3.	The stride S.  As with the value of F, I’ll use S = 2 as suggested in LeNet and I’ll test different values and their effect on the different efficiency and accuracy parameters
4.	The amount of zero Padding 
So if we assume (Look at the input section above) that the input is of the form:
W1 x H1 x D1 (Width, Height and Depth)
Then the OUTPUT of this convolution is on the form W2 x H2 x D2 where:
W2 = (W1- F + 2P)/S  +1
H2 = (H1- F + 2P)/S  +1  (i.e. width and height are computed equally by symmetry. i.e. H2=W2)
D2 = K (number of filters)
•	Activation. This is the function we use to “trigger” the neuron when we “detect” a feature. In many situations we use a sigmoid function or we can use the Rectifying Linear Unit(ReLu) .  ReLu seems to be the choice of preference since is widely used in the CNN context.
•	Pooling.
o	Pooling makes the representation smaller and more manageable without sacrificing in getting rid of relevant information
o	Operates over each Activation Map (above) independently.

Written task A: Copy everything in the convolution text from "Then the OUTPUT" down to "the CNN context.", swapping "sigmoid" for "hyperbolic tangent".
Written task B: According to the convolution text, what is the output depth D2 equal to?
The records that follow have no connection to the convolution text.

Dataset extract:
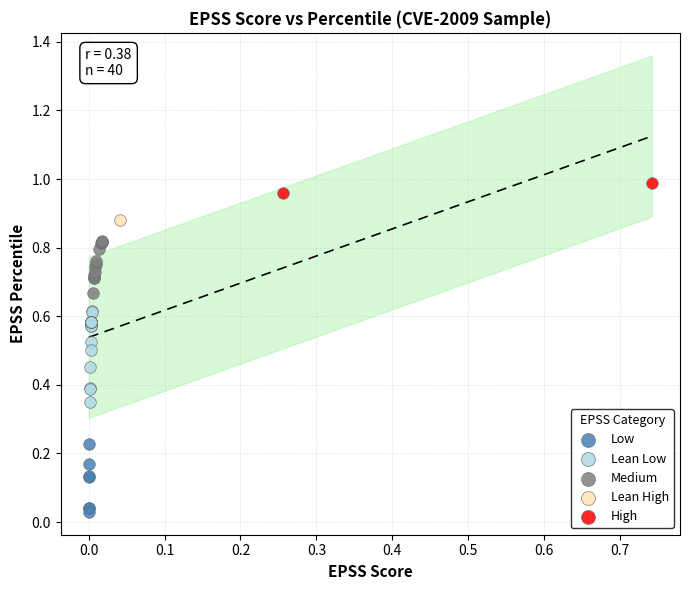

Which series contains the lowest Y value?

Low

==

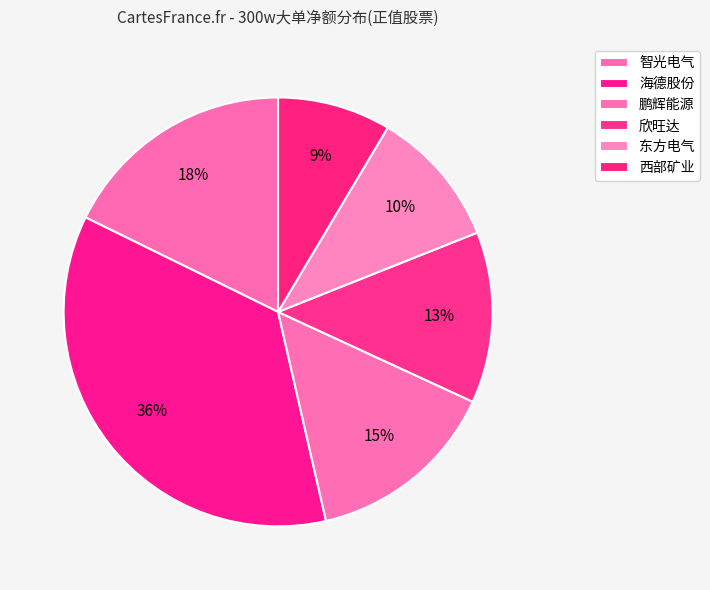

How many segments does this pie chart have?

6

Task response A:
Then the OUTPUT of this convolution is on the form W2 x H2 x D2 where:
W2 = (W1- F + 2P)/S  +1
H2 = (H1- F + 2P)/S  +1  (i.e. width and height are computed equally by symmetry. i.e. H2=W2)
D2 = K (number of filters)
•	Activation. This is the function we use to “trigger” the neuron when we “detect” a feature. In many situations we use a hyperbolic tangent function or we can use the Rectifying Linear Unit(ReLu) .  ReLu seems to be the choice of preference since is widely used in the CNN context.

Task response B: D2 equals K, the number of filters.